(Saved entries)

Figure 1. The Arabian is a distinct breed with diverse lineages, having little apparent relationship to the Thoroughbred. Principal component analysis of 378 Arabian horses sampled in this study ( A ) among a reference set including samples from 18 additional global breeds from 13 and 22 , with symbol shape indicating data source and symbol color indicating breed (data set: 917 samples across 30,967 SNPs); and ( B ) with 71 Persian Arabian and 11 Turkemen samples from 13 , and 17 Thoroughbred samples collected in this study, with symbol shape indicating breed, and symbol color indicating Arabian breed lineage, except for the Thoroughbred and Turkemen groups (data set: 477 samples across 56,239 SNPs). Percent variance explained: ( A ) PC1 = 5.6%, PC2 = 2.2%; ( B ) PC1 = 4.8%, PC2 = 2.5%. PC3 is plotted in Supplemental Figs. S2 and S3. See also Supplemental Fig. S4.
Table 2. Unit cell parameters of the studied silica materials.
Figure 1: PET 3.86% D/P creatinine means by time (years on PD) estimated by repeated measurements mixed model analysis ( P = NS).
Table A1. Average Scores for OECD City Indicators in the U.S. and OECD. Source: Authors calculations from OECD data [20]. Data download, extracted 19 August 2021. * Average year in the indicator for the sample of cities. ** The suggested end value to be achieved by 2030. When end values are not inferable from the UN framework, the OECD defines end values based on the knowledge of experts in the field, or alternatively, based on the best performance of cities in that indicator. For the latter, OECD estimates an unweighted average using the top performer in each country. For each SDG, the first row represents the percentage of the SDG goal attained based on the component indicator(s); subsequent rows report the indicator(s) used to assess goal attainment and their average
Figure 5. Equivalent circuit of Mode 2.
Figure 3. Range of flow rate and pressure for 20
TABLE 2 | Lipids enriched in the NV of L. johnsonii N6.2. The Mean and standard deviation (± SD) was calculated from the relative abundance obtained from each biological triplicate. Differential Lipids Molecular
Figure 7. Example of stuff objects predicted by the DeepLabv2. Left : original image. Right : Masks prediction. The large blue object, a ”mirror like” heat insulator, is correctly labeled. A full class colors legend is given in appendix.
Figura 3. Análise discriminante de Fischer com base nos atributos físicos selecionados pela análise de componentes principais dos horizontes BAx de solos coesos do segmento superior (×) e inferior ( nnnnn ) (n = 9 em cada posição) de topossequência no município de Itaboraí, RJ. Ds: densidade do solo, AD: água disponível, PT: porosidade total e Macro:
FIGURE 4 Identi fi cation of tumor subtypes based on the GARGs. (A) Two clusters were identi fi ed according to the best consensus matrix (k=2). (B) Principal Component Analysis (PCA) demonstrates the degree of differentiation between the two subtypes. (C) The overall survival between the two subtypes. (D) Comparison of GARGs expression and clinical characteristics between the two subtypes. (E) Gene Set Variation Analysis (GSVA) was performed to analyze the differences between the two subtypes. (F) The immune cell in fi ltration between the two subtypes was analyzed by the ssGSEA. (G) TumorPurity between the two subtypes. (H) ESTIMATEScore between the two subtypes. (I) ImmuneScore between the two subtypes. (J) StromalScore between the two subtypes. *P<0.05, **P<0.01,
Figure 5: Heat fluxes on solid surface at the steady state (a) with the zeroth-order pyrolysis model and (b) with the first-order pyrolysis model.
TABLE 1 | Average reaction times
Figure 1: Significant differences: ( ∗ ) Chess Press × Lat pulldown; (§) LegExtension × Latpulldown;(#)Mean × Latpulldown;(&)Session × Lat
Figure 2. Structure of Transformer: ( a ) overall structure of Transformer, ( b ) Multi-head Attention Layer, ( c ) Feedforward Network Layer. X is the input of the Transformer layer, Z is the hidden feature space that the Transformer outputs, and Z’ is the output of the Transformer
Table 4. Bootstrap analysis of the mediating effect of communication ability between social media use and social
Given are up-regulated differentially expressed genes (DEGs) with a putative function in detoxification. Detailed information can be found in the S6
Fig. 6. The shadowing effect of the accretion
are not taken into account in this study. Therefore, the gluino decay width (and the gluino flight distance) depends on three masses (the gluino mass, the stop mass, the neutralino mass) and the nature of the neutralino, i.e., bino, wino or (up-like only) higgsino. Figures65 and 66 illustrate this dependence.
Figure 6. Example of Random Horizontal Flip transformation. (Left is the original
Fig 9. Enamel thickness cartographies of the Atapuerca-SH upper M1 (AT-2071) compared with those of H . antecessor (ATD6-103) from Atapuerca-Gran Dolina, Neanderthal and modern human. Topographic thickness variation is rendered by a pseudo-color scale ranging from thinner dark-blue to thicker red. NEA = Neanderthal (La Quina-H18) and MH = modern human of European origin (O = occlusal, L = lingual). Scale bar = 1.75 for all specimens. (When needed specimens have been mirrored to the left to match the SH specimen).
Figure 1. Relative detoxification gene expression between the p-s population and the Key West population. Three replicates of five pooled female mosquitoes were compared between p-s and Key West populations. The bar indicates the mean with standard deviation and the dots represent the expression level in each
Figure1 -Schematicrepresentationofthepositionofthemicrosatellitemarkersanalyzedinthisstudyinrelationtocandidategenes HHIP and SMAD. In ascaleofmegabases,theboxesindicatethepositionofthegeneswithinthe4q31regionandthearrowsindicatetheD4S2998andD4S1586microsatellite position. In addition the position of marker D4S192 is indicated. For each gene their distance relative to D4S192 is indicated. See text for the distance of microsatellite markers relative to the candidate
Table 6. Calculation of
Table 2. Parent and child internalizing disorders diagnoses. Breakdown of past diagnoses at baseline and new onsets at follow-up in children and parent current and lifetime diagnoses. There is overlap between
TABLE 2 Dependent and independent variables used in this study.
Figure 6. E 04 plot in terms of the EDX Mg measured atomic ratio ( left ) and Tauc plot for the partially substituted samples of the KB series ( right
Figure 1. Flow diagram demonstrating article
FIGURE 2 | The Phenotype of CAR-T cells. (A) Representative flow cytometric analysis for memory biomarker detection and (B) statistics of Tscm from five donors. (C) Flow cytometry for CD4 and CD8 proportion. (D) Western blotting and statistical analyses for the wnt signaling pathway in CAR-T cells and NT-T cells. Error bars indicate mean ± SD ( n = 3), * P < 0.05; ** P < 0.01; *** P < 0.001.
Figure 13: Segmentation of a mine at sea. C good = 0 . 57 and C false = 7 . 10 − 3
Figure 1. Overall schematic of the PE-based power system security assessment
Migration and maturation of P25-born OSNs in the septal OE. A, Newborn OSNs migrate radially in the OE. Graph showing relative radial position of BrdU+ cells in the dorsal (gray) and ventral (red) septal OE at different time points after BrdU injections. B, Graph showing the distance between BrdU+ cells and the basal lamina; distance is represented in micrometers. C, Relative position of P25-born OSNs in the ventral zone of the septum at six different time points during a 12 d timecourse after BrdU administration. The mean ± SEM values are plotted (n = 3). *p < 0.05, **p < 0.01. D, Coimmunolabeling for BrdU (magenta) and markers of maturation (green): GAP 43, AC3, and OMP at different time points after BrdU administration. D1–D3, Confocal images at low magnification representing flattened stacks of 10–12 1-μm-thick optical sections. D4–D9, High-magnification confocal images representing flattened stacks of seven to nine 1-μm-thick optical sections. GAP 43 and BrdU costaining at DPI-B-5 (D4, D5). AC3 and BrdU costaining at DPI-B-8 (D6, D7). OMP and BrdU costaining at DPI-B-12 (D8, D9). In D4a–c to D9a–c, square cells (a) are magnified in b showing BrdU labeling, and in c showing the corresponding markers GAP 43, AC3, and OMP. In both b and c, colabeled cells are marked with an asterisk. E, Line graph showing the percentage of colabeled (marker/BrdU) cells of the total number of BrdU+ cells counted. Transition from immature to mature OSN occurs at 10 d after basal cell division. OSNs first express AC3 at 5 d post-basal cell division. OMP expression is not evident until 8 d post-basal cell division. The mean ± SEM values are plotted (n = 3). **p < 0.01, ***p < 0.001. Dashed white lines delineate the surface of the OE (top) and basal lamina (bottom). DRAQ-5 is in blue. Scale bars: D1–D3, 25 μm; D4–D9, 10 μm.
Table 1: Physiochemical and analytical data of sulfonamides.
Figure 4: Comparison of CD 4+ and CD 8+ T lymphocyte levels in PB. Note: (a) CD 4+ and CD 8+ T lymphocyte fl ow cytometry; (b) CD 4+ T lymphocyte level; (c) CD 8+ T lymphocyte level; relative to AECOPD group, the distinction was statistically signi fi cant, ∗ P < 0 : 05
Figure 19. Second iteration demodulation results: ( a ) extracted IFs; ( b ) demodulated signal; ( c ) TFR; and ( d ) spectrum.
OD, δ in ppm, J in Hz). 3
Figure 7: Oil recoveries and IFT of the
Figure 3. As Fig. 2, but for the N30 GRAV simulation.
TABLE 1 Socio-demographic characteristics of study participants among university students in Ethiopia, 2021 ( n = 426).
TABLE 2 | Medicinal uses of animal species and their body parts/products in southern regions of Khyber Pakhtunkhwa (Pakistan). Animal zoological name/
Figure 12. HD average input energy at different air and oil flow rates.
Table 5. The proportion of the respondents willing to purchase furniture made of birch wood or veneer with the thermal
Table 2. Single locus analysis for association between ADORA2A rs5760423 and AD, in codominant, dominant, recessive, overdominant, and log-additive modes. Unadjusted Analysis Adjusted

:: WORK TO BE COMPLETED ::
Look back at the entries above and repeat, unchanged, every line from the line holding "Figure 13: Segmentation" through the line holding "Table 1: Physiochemical".

:: RESULT BELOW ::
Figure 13: Segmentation of a mine at sea. C good = 0 . 57 and C false = 7 . 10 − 3
Figure 1. Overall schematic of the PE-based power system security assessment
Migration and maturation of P25-born OSNs in the septal OE. A, Newborn OSNs migrate radially in the OE. Graph showing relative radial position of BrdU+ cells in the dorsal (gray) and ventral (red) septal OE at different time points after BrdU injections. B, Graph showing the distance between BrdU+ cells and the basal lamina; distance is represented in micrometers. C, Relative position of P25-born OSNs in the ventral zone of the septum at six different time points during a 12 d timecourse after BrdU administration. The mean ± SEM values are plotted (n = 3). *p < 0.05, **p < 0.01. D, Coimmunolabeling for BrdU (magenta) and markers of maturation (green): GAP 43, AC3, and OMP at different time points after BrdU administration. D1–D3, Confocal images at low magnification representing flattened stacks of 10–12 1-μm-thick optical sections. D4–D9, High-magnification confocal images representing flattened stacks of seven to nine 1-μm-thick optical sections. GAP 43 and BrdU costaining at DPI-B-5 (D4, D5). AC3 and BrdU costaining at DPI-B-8 (D6, D7). OMP and BrdU costaining at DPI-B-12 (D8, D9). In D4a–c to D9a–c, square cells (a) are magnified in b showing BrdU labeling, and in c showing the corresponding markers GAP 43, AC3, and OMP. In both b and c, colabeled cells are marked with an asterisk. E, Line graph showing the percentage of colabeled (marker/BrdU) cells of the total number of BrdU+ cells counted. Transition from immature to mature OSN occurs at 10 d after basal cell division. OSNs first express AC3 at 5 d post-basal cell division. OMP expression is not evident until 8 d post-basal cell division. The mean ± SEM values are plotted (n = 3). **p < 0.01, ***p < 0.001. Dashed white lines delineate the surface of the OE (top) and basal lamina (bottom). DRAQ-5 is in blue. Scale bars: D1–D3, 25 μm; D4–D9, 10 μm.
Table 1: Physiochemical and analytical data of sulfonamides.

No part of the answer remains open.